Sur l’apport des cliniques médicales spécialisées (CMS) qui contribue au rattrapage en chirurgie depuis la pandémie, le ministre a fait preuve de prudence. « Il y a un minimum de privé qu’on doit conserver », a-t-il dit. Christian Dubé a ajouté qu’il ne regrette pas d’avoir augmenté leur contribution pendant la crise sanitaire, rappelant que les Québécois utilisent la carte-soleil pour ces chirurgies.

« On va regarder dans les prochains mois [comment] cette combinaison [public-privé] puisse » continuer de servir les patients, a-t-il expliqué.

En septembre, le ministre Dubé a d’ailleurs présenté un projet de règlement pour ajouter une vingtaine de services spécialisés qui pourraient s’additionner à ceux qui sont déjà offerts en vertu du Règlement sur les traitements médicaux spécialisés dispensés dans un centre médical spécialisé.

Ce qu’ils ont dit

PHOTO EDOUARD PLANTE-FRÉCHETTE, ARCHIVES LA PRESSE

André Fortin, député libéral de Pontiac.

On va participer à l’exercice, on va voir ce qui est proposé, mais il faut faire les choses correctement. Et ça, c’est une habitude du ministre Dubé, il présente des grands principes […] mais dans l’application, il ne fait pas le travail nécessaire pour que ça aboutisse à bon port.

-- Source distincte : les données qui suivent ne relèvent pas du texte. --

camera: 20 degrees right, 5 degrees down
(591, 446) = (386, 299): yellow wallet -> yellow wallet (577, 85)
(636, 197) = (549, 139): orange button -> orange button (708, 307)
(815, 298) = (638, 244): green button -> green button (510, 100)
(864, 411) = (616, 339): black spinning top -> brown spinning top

 André Fortin, député du Parti libéral du Québec

PHOTO EDOUARD PLANTE-FRÉCHETTE, ARCHIVES LA PRESSE

Vincent Marissal, député solidaire de Rosemont.

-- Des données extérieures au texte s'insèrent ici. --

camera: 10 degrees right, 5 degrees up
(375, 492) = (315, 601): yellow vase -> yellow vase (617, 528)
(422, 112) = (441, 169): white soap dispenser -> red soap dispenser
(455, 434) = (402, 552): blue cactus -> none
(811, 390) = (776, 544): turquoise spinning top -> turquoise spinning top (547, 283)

La CAQ, depuis six ans, nourrit ce monstre-là avec des hormones de croissance. Il faudrait arrêter ça au moins maintenant, puis on discutera. Mais je le redis, il y a eu un changement de cap majeur ce matin, j’en suis évidemment heureux. Je suis rempli d’espoir, mais je ne suis pas tout à fait naïf, j’ai vu neiger, on va attendre de voir la suite.

 Vincent Marissal, député de Québec solidaire

PHOTO EDOUARD PLANTE-FRÉCHETTE, ARCHIVES LA PRESSE

Paul St-Pierre Plamondon, chef du Parti québécois et Joël Arseneau, député des Îles-de-la-Madeleine.

Ça fait deux ans que le gouvernement a été élu et il parle du privé comme étant les béquilles qui vont permettre au système de santé de continuer à avancer alors que c’est plutôt le coup de Jarnac qu’on est en train d’administrer aux services publics. Alors là, il y a un changement complet d’orientation, mais sans nous donner les détails de sa vision.